The cost of
electric vehicles will drop dramatically to match
combustion-engine cars within just seven years, according to
Nissan's head of global research and development.
Improvements in battery, motor and inverter
technology will drive the cost downwards, said Mitsuhiko
Yamashita, Nissan's R&D chief.
Economies of scale in battery manufacture
will make the biggest impact on electric vehicle costs, because
the battery makes up to 30 to 40% of an electric vehicle's cost.
Other savings will come through a lower
parts count on electric vehicles and easier design and
manufacture.
"This is one of my biggest expectations
that the electric vehicle will be much less complicated to
engineer," said Yamashita, "because there is no
emissions control and exhaust to engineer, package, test and fit
and the platform is simpler."
Nissan is forging ahead with EV
developments, as part of its Nissan Green Programme 2010,
promising to launch an electric car in the US and Japan in 2010,
Israel and Denmark in 2011 and the rest of the world in 2012.

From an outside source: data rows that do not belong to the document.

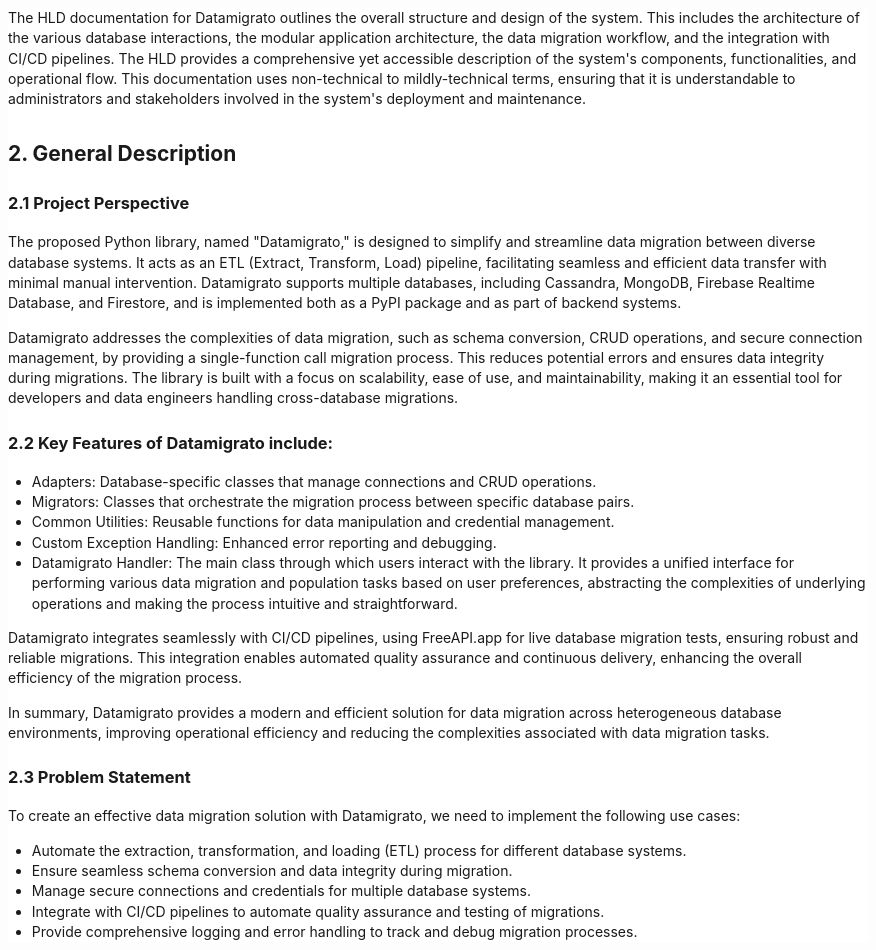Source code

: The HLD documentation for Datamigrato outlines the overall structure and design of the system. This includes the architecture of the various database interactions, the modular application architecture, the data migration workflow, and the integration with CI/CD pipelines. The HLD provides a comprehensive yet accessible description of the system's components, functionalities, and operational flow. This documentation uses non-technical to mildly-technical terms, ensuring that it is understandable to administrators and stakeholders involved in the system's deployment and maintenance.

## 2. General Description

### 2.1 Project Perspective

The proposed Python library, named "Datamigrato," is designed to simplify and streamline data migration between diverse database systems. It acts as an ETL (Extract, Transform, Load) pipeline, facilitating seamless and efficient data transfer with minimal manual intervention. Datamigrato supports multiple databases, including Cassandra, MongoDB, Firebase Realtime Database, and Firestore, and is implemented both as a PyPI package and as part of backend systems.

Datamigrato addresses the complexities of data migration, such as schema conversion, CRUD operations, and secure connection management, by providing a single-function call migration process. This reduces potential errors and ensures data integrity during migrations. The library is built with a focus on scalability, ease of use, and maintainability, making it an essential tool for developers and data engineers handling cross-database migrations.

### 2.2 Key Features of Datamigrato include:

- Adapters: Database-specific classes that manage connections and CRUD operations.
- Migrators: Classes that orchestrate the migration process between specific database pairs.
- Common Utilities: Reusable functions for data manipulation and credential management.
- Custom Exception Handling: Enhanced error reporting and debugging.
- Datamigrato Handler: The main class through which users interact with the library. It provides a unified interface for performing various data migration and population tasks based on user preferences, abstracting the complexities of underlying operations and making the process intuitive and straightforward.

Datamigrato integrates seamlessly with CI/CD pipelines, using FreeAPI.app for live database migration tests, ensuring robust and reliable migrations. This integration enables automated quality assurance and continuous delivery, enhancing the overall efficiency of the migration process.

In summary, Datamigrato provides a modern and efficient solution for data migration across heterogeneous database environments, improving operational efficiency and reducing the complexities associated with data migration tasks.


### 2.3 Problem Statement

To create an effective data migration solution with Datamigrato, we need to implement the following use cases:

- Automate the extraction, transformation, and loading (ETL) process for different database systems.
- Ensure seamless schema conversion and data integrity during migration.
- Manage secure connections and credentials for multiple database systems.
- Integrate with CI/CD pipelines to automate quality assurance and testing of migrations.
- Provide comprehensive logging and error handling to track and debug migration processes.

Today's electric cars, Nissan rates as
generation one, the cars launched in 2010/2011 as generation
two, those between 2012 and 214 as generation three and those in
2015 as generation four.
Taking a constant cost-baseline of a
conventional car in 2000 to 2015 as a comparison, Nissan
believes its second generation EV will come down in cost to
twice that of the conventional car.
"We have to work on governments to help us
with subsidies to kick-off sales for the second-generation EV,"
said Yamashita.
Nissan is lobbying governments around the
world for support to help EV sales. "I'd be surprised if the UK
government doesn't provide some subsidies," he said.
Ideally Nissan is looking for help in
offsetting around one third of the EV's cost in generation two.
A fast pace of technical and manufacturing
advance is forecast to drastically reduce the cost of generation
three EVs, bringing the cost to within a 30% premium.
Subsidies to reach parity with
conventional-engined cars could be as little as a "few thousand
pounds".
By the time generation four EVs are
introduced in 2015, Nissan forecasts that their costs will be
comparable with combustion-engine cars.